- [YOUR TASKS]:
A) Copy everything from "They have other" down to "up almost immediately." in the online dating thread, replacing "inbox" with "mailbox".
B) List every number in the body of Zig's post in the online dating thread.

- [SUPPLIED PASSAGE]:
= Beginning of Section =

In small towns, I can understand the importance of OLD and in the olden days, the personals. I know someone, not too well, but she is med school classmate of a very close friend of mine. Her first placement after med school was in one of those backwater places that most educated people avoid. In the 80s, she placed a few ads in the newspapers and found her husband within 2 years. 

Sometimes, you gotta do what you gotta do.


----------



## Zig (Oct 6, 2012)

Online dating is great if you're a woman because sites tend to be disproportionately male. It's kind of stupid if you're a older guy 35+ and you have numbers on your side IRL to go to a place where the numbers aren't in your favor. Plus, there was a thread recently that showed a study where men who were 10s might get something like 13 winks in a month while a woman who is a 5 would get something like 300-400.

Online dating is great if you're a woman and absolutely stupid and terrible if you're a man.


----------



## northland (Apr 13, 2012)

Zig said:


> Online dating is great if you're a woman because sites tend to be disproportionately male.


It's not great for women. 

They have other problems. Such as their inbox being overflowing with messages, and most guys being deceptive with their photos and descriptions, many women receive lude offensive messages, some get so freaked out they delete their profiles and give up almost immediately.

= End of Section =

- [INFORMATION PROVIDED]:

= Beginning of Section =

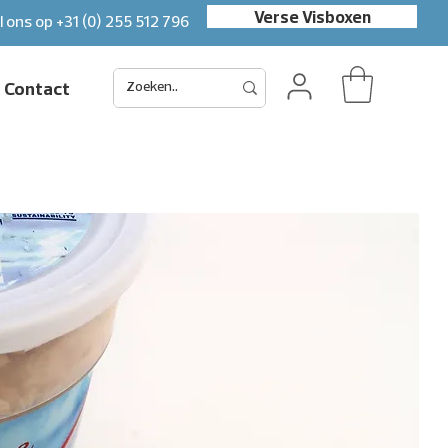
Verse Visboxen
l ons op
+31 (0) 255 512 796
Contact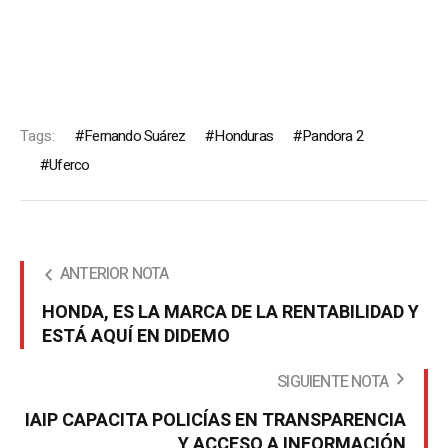
Tags:
Fernando Suárez
Honduras
Pandora 2
Uferco
ANTERIOR NOTA
HONDA, ES LA MARCA DE LA RENTABILIDAD Y
ESTÁ AQUÍ EN DIDEMO
SIGUIENTE NOTA
IAIP CAPACITA POLICÍAS EN TRANSPARENCIA
Y ACCESO A INFORMACIÓN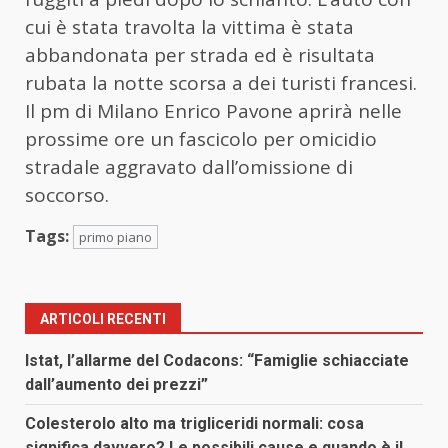
cui è stata travolta la vittima è stata
abbandonata per strada ed è risultata
rubata la notte scorsa a dei turisti francesi.
Il pm di Milano Enrico Pavone aprirà nelle
prossime ore un fascicolo per omicidio
stradale aggravato dall’omissione di
soccorso.
Tags:
primo piano
ARTICOLI RECENTI
Istat, l’allarme del Codacons: “Famiglie schiacciate
dall’aumento dei prezzi”
Colesterolo alto ma trigliceridi normali: cosa
significa davvero? Le possibili cause e quando è il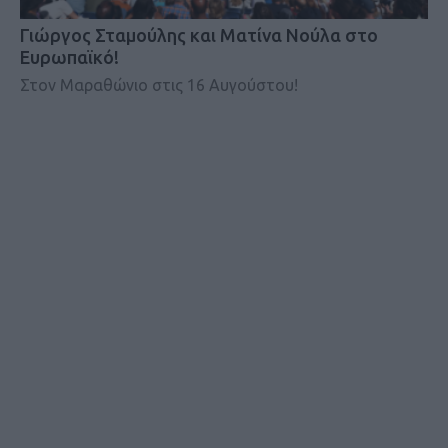
Γιώργος Σταμούλης και Ματίνα Νούλα στο
Ευρωπαϊκό!
Στον Μαραθώνιο στις 16 Αυγούστου!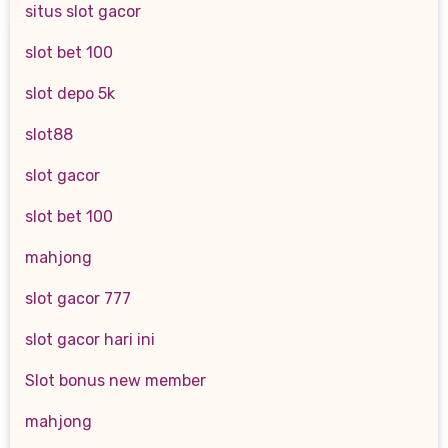
situs slot gacor
slot bet 100
slot depo 5k
slot88
slot gacor
slot bet 100
mahjong
slot gacor 777
slot gacor hari ini
Slot bonus new member
mahjong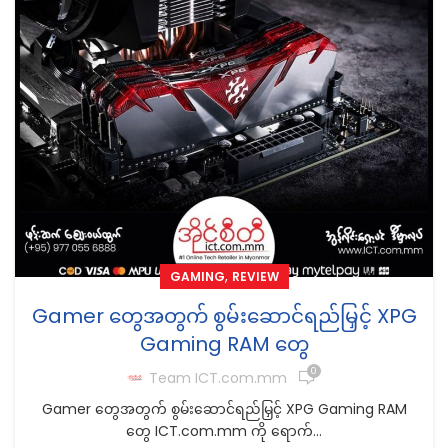
,
GAMING
REVIEW
Gamer တွေအတွက် စွမ်းဆောင်ရည်မြှင့် XPG
Gaming RAM တွေ
0
Team ICT.com.mm
Gamer တွေအတွက် စွမ်းဆောင်ရည်မြှင့် XPG Gaming RAM
တွေ ICT.com.mm ကို ရောက်...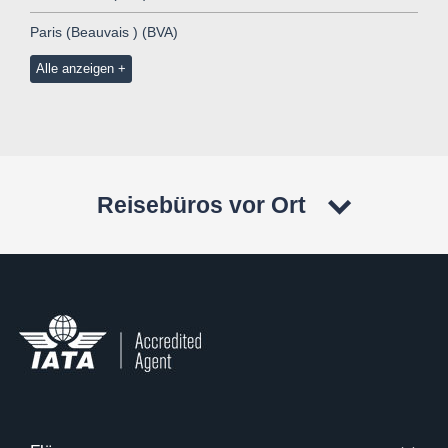
Paris (Beauvais ) (BVA)
Alle anzeigen
Reisebüros vor Ort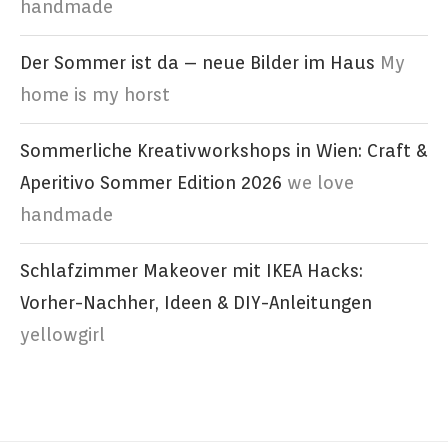
handmade
Der Sommer ist da – neue Bilder im Haus
My
home is my horst
Sommerliche Kreativworkshops in Wien: Craft &
Aperitivo Sommer Edition 2026
we love
handmade
Schlafzimmer Makeover mit IKEA Hacks:
Vorher-Nachher, Ideen & DIY-Anleitungen
yellowgirl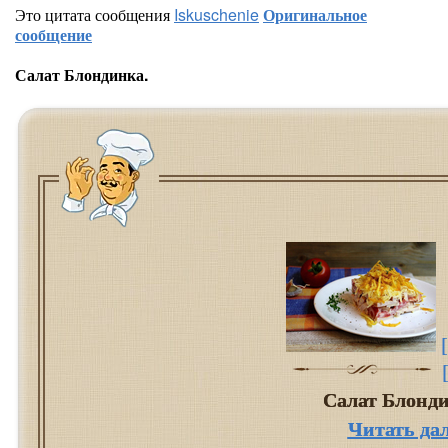
Это цитата сообщения
Iskuschenie
Оригинальное
сообщение
Салат Блондинка.
Салат Блонд
Читать да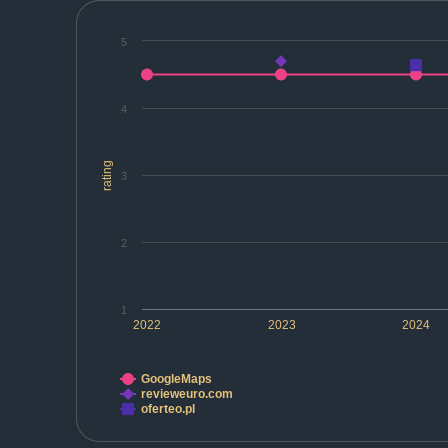
5
4
rating
3
2
1
2022
2023
2024
GoogleMaps
revieweuro.com
oferteo.pl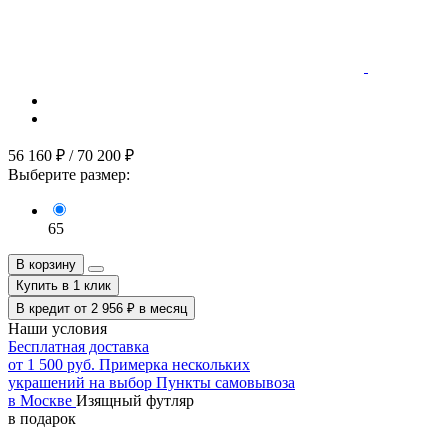
56 160
₽
/
70 200
₽
Выберите размер:
65
В корзину
Купить в 1 клик
В кредит от
2 956
₽
в месяц
Наши условия
Бесплатная доставка
от 1 500 руб.
Примерка нескольких
украшений на выбор
Пункты самовывоза
в Москве
Изящный футляр
в подарок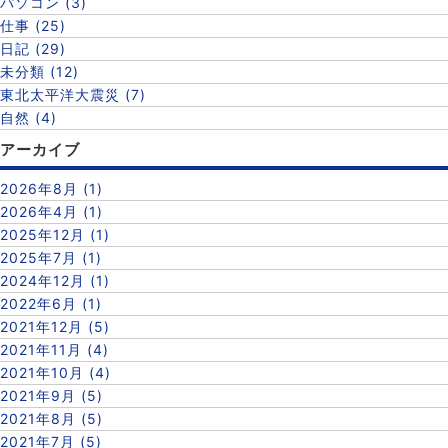
パソコン (3)
仕事 (25)
日記 (29)
未分類 (12)
東北太平洋大震災 (7)
自然 (4)
アーカイブ
2026年8月 (1)
2026年4月 (1)
2025年12月 (1)
2025年7月 (1)
2024年12月 (1)
2022年6月 (1)
2021年12月 (5)
2021年11月 (4)
2021年10月 (4)
2021年9月 (5)
2021年8月 (5)
2021年7月 (5)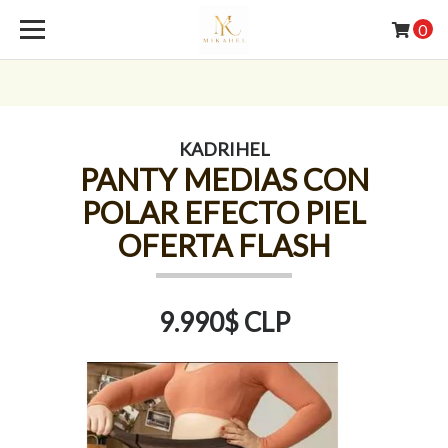
0
KADRIHEL
PANTY MEDIAS CON
POLAR EFECTO PIEL
OFERTA FLASH
9.990$ CLP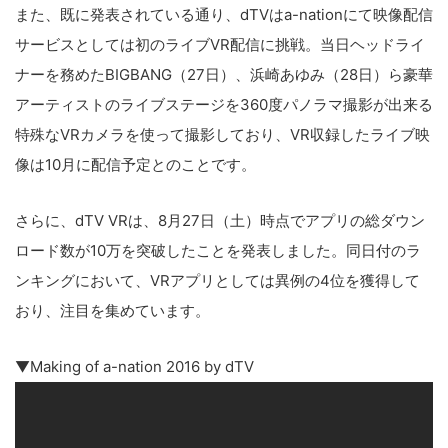
また、既に発表されている通り、dTVはa-nationにて映像配信
サービスとしては初のライブVR配信に挑戦。当日ヘッドライ
ナーを務めたBIGBANG（27日）、浜崎あゆみ（28日）ら豪華
アーティストのライブステージを360度パノラマ撮影が出来る
特殊なVRカメラを使って撮影しており、VR収録したライブ映
こ
像は10月に配信予定とのことです。
の
サ
さらに、dTV VRは、8月27日（土）時点でアプリの総ダウン
イ
ト
ロード数が10万を突破したことを発表しました。同日付のラ
を
ンキングにおいて、VRアプリとしては異例の4位を獲得して
検
おり、注目を集めています。
索
す
▼Making of a-nation 2016 by dTV
る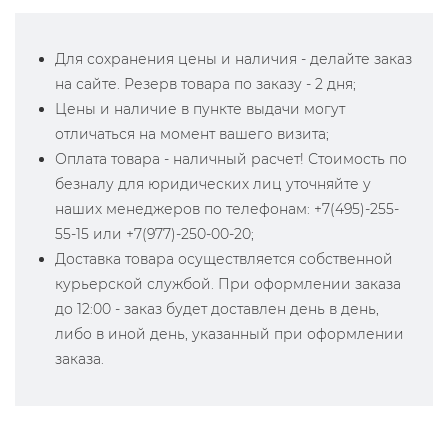
Для сохранения цены и наличия - делайте заказ
на сайте. Резерв товара по заказу - 2 дня;
Цены и наличие в пункте выдачи могут
отличаться на момент вашего визита;
Оплата товара - наличный расчет! Стоимость по
безналу для юридических лиц уточняйте у
наших менеджеров по телефонам: +7(495)-255-
55-15 или +7(977)-250-00-20;
Доставка товара осуществляется собственной
курьерской службой. При оформлении заказа
до 12:00 - заказ будет доставлен день в день,
либо в иной день, указанный при оформлении
заказа.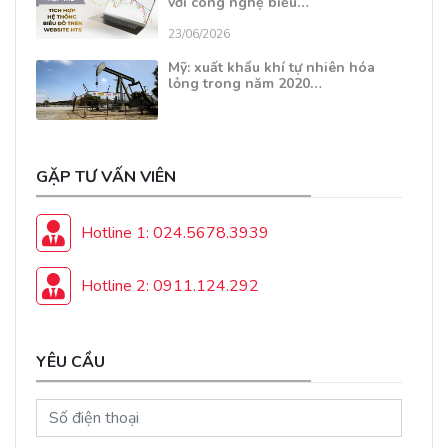
với công nghệ biểu…
23/06/2026
Mỹ: xuất khẩu khí tự nhiên hóa
lỏng trong năm 2020…
GẶP TƯ VẤN VIÊN
Hotline 1: 024.5678.3939
Hotline 2: 0911.124.292
YÊU CẦU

= End of Section =

- [OUTPUTS IN ORDER]:
A)
They have other problems. Such as their mailbox being overflowing with messages, and most guys being deceptive with their photos and descriptions, many women receive lude offensive messages, some get so freaked out they delete their profiles and give up almost immediately.

B) 35 (in "35+"), 10 (in "10s"), 13, 5, 300-400